Just as we expected, Independent Spirit Awards lavished nominations upon "Precious: Based on the Novel 'Push' by Sapphire" today, thereby addressing the film's ridiculous snub by the other, rival prize for independent films, the Gotham Awards, which gave their top trophy last night to "The Hurt Locker."
This year's clash between the two awards — bestowed by rival factions of an organization that split in 2006 — marks the height of absurdity in awards land. Each side is embracing one of the two top indies — "The Hurt Locker" or "Precious" — to the exclusion of the other. In the end, both awards look foolish and everybody loses.
"The Hurt Locker" isn't eligible at the Indie Spirits this year so it won't be going head to head with "Precious" on awards night, but it was eligible last year and failed to be nominated for best picture. How clueless is that? Jeremy Renner and Anthony Mackie received lead- and supporting-acting bids, so we know that it was on voters' radar.

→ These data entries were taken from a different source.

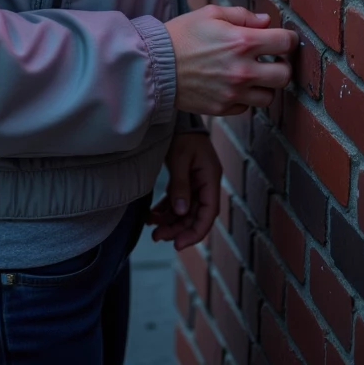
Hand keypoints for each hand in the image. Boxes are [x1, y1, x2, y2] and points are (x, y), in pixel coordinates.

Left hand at [145, 132, 220, 249]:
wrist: (178, 120)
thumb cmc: (182, 136)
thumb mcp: (180, 159)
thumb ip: (181, 185)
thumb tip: (181, 212)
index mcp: (211, 179)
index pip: (208, 213)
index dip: (195, 232)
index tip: (179, 244)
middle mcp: (206, 185)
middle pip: (195, 215)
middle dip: (178, 229)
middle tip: (158, 237)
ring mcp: (196, 184)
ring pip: (185, 211)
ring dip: (171, 222)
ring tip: (153, 229)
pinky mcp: (185, 181)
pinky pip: (177, 202)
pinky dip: (166, 210)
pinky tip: (152, 216)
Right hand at [164, 5, 297, 116]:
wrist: (154, 65)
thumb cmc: (182, 35)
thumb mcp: (210, 14)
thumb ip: (242, 16)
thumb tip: (267, 22)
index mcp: (242, 42)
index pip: (285, 43)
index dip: (289, 39)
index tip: (284, 39)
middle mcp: (243, 70)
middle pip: (284, 75)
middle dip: (282, 65)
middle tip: (272, 59)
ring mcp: (234, 93)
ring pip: (269, 96)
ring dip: (264, 84)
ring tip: (251, 74)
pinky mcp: (223, 109)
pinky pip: (246, 107)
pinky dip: (244, 97)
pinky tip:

They just didn't think it was worthy of consideration for the top prize. Instead, nominees were "Ballast," "Frozen River," "Rachel Getting Married," "Wendy and Lucy" and the winner, "The Wrestler."
In recent months, "The Hurt Locker" has built up deafening buzz. The Gotham Awards — based in Manhattan — saw their chance to swoop in and give "The Hurt Locker" the kudos love it should have received from their Los Angeles counterpart, but, strangely, the Gothams decided to snub the other top indie film in the process: "Precious."

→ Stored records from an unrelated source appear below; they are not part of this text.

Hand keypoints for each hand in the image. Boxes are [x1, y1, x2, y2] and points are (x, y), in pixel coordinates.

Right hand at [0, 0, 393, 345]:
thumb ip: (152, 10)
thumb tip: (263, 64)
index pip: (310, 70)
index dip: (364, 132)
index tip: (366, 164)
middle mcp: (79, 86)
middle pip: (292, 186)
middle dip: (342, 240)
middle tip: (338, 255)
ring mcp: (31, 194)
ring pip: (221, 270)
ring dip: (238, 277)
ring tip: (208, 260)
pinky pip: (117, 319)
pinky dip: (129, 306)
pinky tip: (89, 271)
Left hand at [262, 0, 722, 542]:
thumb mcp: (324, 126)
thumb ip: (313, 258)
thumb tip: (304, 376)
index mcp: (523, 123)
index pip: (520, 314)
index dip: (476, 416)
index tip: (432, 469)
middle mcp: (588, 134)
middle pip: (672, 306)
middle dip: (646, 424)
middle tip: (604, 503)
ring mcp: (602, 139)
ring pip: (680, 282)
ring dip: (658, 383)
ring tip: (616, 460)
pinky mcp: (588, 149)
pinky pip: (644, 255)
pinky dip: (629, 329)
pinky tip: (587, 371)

Get the picture? Can you guess what's going to win the Indie Spirit Award this year? Does it even matter that there are four other nominees: "(500) Days of Summer," "Amreeka," "Sin Nombre" and "The Last Station"?
This game of tug-of-war (or, rather, snub and makeup hug) between the indie awards goes on all the time. The Spirits voted "Juno" best picture of 2007, for example, after it failed to nab a top nom at the Gothams.

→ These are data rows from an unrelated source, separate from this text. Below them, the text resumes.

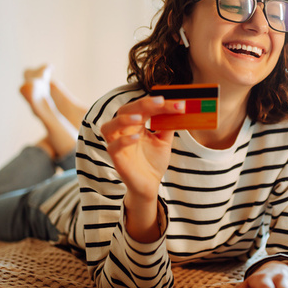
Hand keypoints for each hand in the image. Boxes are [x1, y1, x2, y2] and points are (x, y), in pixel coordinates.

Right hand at [99, 95, 183, 240]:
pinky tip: (136, 138)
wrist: (150, 185)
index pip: (143, 108)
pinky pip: (113, 146)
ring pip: (109, 126)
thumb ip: (168, 125)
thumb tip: (178, 108)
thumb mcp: (164, 141)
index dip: (159, 104)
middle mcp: (123, 131)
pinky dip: (123, 141)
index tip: (179, 104)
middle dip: (142, 104)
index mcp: (135, 124)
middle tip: (160, 102)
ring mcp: (117, 144)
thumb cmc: (153, 161)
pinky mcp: (116, 158)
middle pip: (124, 111)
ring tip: (140, 117)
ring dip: (124, 119)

Is this a good thing or a bad thing? On one hand, it's outrageous to watch these awards take turns pointing out how foolish their rival is, but maybe it's a good thing because, in the end, more worthy indie films get recognized.
But, meantime, the war shows how clueless they both can be — and how faulty their award processes are. Last night, the Gotham Awards staged a sham at Cipriani Wall Street. The ceremony may have looked so glam, being packed with glitterati like Alec Baldwin, Natalie Portman and Stanley Tucci plus emerging indie talents like director Kathryn Bigelow. But it was a hollow prize being bestowed from the podium if this year's other top indie, "Precious," wasn't even invited to the party.